━━━━━ DATASET CONTENT ━━━━━

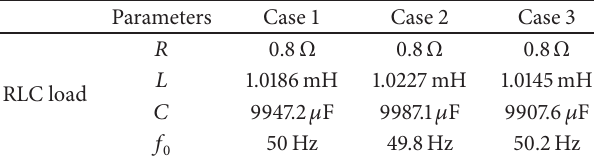
Table 2: Parameters of the RLC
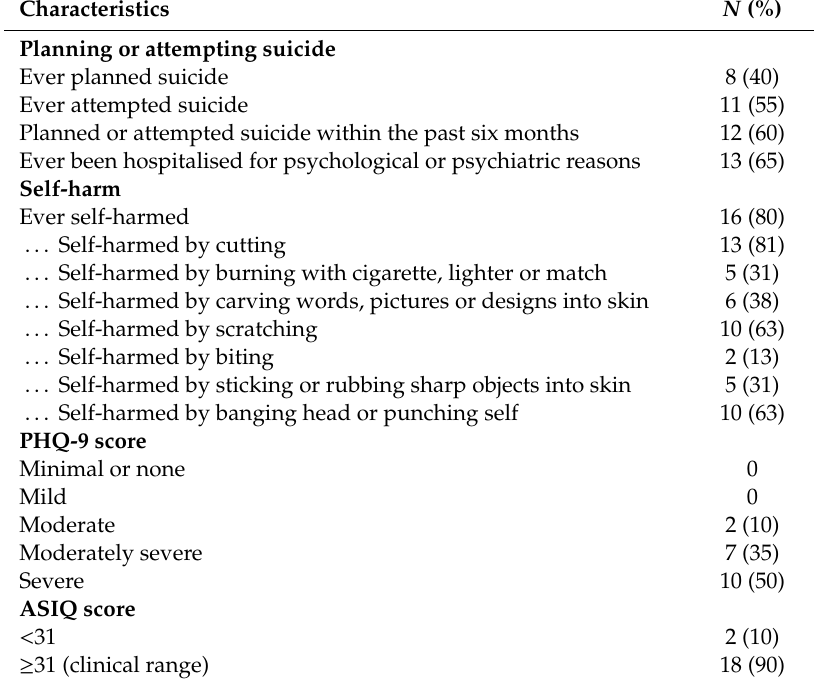
Table 2. Clinical characteristics of the sample at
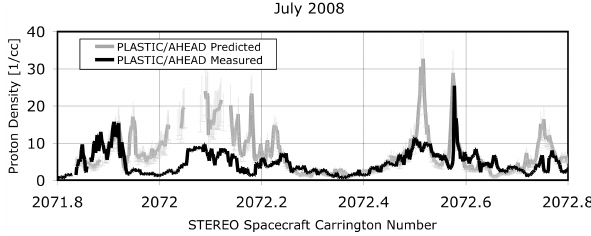
Fig. 4. Predicted and observed solar wind speed at PLAS- TIC/AHEAD during July 2008. An uncertainty of ± 100km/s on the predicted speed is shown with grey shading, while the observed values are given by the solid black curve.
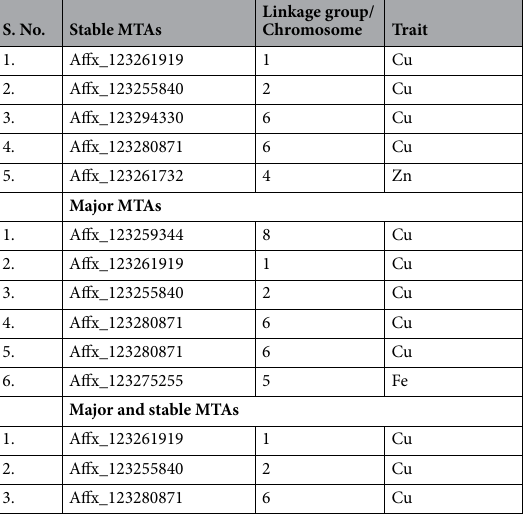
Table 6. Details of the stable, major, and both major & stable marker-trait associations (MTAs) identified during the present study for seed Cu, Zn, and Fe concentration.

━━━━━

AIM OF THE TASK: Transcribe the listing exactly; skip the pictures.

EXERCISE RESPONSE:
Table 2: Parameters of the RLC
Table 2. Clinical characteristics of the sample at
Fig. 4. Predicted and observed solar wind speed at PLAS- TIC/AHEAD during July 2008. An uncertainty of ± 100km/s on the predicted speed is shown with grey shading, while the observed values are given by the solid black curve.
Table 6. Details of the stable, major, and both major & stable marker-trait associations (MTAs) identified during the present study for seed Cu, Zn, and Fe concentration.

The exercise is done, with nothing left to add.